Search the records for "CROSS". Report every line where it occurs.

*** Opening of Supplied material ***

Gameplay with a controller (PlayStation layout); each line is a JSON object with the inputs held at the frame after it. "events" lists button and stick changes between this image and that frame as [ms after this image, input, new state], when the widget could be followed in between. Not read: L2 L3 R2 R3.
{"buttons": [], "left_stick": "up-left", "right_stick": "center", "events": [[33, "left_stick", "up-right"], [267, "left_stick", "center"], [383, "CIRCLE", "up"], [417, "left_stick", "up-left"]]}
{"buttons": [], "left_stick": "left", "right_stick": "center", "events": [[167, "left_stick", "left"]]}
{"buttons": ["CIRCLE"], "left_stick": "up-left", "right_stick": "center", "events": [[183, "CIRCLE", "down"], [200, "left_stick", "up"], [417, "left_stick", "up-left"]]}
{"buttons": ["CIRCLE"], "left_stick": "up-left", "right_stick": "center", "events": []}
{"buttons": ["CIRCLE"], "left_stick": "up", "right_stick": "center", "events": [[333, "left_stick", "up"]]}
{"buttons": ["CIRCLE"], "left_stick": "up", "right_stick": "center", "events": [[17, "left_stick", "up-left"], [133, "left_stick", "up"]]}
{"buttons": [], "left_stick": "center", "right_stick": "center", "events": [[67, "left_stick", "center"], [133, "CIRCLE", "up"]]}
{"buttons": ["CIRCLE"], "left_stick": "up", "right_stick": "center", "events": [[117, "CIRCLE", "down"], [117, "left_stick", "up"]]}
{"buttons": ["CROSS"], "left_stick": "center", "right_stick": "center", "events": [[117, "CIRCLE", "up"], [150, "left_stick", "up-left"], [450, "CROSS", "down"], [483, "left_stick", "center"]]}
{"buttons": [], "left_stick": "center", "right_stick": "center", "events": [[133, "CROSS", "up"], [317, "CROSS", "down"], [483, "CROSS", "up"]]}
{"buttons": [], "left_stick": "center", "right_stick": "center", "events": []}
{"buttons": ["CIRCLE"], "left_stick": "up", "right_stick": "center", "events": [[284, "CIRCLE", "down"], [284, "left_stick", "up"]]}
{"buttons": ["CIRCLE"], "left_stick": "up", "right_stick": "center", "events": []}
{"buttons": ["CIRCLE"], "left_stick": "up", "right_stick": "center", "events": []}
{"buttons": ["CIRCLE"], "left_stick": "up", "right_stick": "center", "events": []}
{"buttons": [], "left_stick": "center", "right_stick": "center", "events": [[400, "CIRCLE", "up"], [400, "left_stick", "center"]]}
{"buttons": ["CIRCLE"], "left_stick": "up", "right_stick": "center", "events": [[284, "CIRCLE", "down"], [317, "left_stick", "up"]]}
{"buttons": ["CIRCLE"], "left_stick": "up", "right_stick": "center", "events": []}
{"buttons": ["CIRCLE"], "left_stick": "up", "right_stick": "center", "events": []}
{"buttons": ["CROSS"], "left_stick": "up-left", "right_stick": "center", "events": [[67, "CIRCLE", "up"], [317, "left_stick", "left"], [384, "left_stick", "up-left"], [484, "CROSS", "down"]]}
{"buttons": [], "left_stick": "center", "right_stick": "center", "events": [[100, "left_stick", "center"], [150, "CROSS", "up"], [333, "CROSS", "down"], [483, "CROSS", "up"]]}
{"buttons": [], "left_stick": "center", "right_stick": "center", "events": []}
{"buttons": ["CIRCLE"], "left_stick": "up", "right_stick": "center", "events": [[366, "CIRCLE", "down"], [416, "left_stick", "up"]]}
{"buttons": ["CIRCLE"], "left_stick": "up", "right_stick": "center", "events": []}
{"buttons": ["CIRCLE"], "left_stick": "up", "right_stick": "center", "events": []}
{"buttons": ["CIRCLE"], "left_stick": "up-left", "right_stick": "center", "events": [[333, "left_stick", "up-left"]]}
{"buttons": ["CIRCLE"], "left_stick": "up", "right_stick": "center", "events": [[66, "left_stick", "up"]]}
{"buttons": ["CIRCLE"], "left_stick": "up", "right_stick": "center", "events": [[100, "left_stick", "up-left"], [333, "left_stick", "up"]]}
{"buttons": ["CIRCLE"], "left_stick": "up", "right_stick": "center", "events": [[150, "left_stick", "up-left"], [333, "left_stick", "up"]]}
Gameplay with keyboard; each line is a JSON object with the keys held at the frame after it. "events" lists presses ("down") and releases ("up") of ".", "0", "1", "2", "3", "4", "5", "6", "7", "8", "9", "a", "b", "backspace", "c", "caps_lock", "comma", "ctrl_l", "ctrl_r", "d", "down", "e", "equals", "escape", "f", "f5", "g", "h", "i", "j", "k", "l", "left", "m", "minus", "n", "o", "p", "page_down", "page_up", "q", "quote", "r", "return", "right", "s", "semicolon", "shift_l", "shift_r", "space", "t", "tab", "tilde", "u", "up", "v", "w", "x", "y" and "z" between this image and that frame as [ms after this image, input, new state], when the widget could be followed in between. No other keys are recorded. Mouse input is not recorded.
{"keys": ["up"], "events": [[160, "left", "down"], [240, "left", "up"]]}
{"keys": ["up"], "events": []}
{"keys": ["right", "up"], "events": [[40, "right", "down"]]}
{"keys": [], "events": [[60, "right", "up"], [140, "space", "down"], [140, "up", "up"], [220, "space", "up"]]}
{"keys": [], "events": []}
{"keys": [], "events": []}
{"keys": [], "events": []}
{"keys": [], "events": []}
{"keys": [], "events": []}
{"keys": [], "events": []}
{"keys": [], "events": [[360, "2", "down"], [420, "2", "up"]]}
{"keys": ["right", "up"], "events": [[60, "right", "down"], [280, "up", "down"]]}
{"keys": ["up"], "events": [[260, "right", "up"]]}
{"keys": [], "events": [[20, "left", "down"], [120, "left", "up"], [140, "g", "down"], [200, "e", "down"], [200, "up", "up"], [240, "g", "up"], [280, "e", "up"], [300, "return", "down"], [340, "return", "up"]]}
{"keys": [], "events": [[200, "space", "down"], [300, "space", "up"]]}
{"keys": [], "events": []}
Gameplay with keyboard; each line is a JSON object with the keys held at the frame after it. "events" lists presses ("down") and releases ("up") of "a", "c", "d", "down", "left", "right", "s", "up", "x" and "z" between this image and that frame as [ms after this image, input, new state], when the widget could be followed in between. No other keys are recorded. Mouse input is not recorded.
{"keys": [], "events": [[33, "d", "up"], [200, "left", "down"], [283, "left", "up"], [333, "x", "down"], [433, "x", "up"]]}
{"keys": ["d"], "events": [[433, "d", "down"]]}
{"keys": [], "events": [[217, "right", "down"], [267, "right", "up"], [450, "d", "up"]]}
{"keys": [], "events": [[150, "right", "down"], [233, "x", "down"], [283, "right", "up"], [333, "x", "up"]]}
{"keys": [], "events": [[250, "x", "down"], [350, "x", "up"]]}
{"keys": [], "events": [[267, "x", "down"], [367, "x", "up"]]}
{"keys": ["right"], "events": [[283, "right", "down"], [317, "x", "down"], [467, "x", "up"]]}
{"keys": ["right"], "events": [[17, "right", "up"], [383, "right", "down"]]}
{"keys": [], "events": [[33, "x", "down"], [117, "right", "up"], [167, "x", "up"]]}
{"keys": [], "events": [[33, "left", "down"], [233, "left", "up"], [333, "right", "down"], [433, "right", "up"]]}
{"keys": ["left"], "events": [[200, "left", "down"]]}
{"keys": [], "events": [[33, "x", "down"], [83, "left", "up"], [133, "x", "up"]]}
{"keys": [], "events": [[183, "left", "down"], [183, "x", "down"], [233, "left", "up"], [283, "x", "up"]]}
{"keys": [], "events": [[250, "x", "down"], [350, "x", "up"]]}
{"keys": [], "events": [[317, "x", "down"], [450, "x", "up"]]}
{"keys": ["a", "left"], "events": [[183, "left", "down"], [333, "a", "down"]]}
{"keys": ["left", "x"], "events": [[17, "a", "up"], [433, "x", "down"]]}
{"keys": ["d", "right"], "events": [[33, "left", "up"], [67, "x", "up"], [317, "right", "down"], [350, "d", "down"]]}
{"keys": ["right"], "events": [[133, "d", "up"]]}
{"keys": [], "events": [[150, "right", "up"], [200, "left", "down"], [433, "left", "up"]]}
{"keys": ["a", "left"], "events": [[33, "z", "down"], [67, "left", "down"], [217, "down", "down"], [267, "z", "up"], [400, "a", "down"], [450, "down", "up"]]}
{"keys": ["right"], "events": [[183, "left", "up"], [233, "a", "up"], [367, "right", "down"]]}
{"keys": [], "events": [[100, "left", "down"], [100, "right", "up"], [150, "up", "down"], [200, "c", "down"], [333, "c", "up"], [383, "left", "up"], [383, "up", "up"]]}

*** Close of Supplied material ***

> [Reply to the exercise]
{"buttons": ["CROSS"], "left_stick": "center", "right_stick": "center", "events": [[117, "CIRCLE", "up"], [150, "left_stick", "up-left"], [450, "CROSS", "down"], [483, "left_stick", "center"]]}
{"buttons": [], "left_stick": "center", "right_stick": "center", "events": [[133, "CROSS", "up"], [317, "CROSS", "down"], [483, "CROSS", "up"]]}
{"buttons": ["CROSS"], "left_stick": "up-left", "right_stick": "center", "events": [[67, "CIRCLE", "up"], [317, "left_stick", "left"], [384, "left_stick", "up-left"], [484, "CROSS", "down"]]}
{"buttons": [], "left_stick": "center", "right_stick": "center", "events": [[100, "left_stick", "center"], [150, "CROSS", "up"], [333, "CROSS", "down"], [483, "CROSS", "up"]]}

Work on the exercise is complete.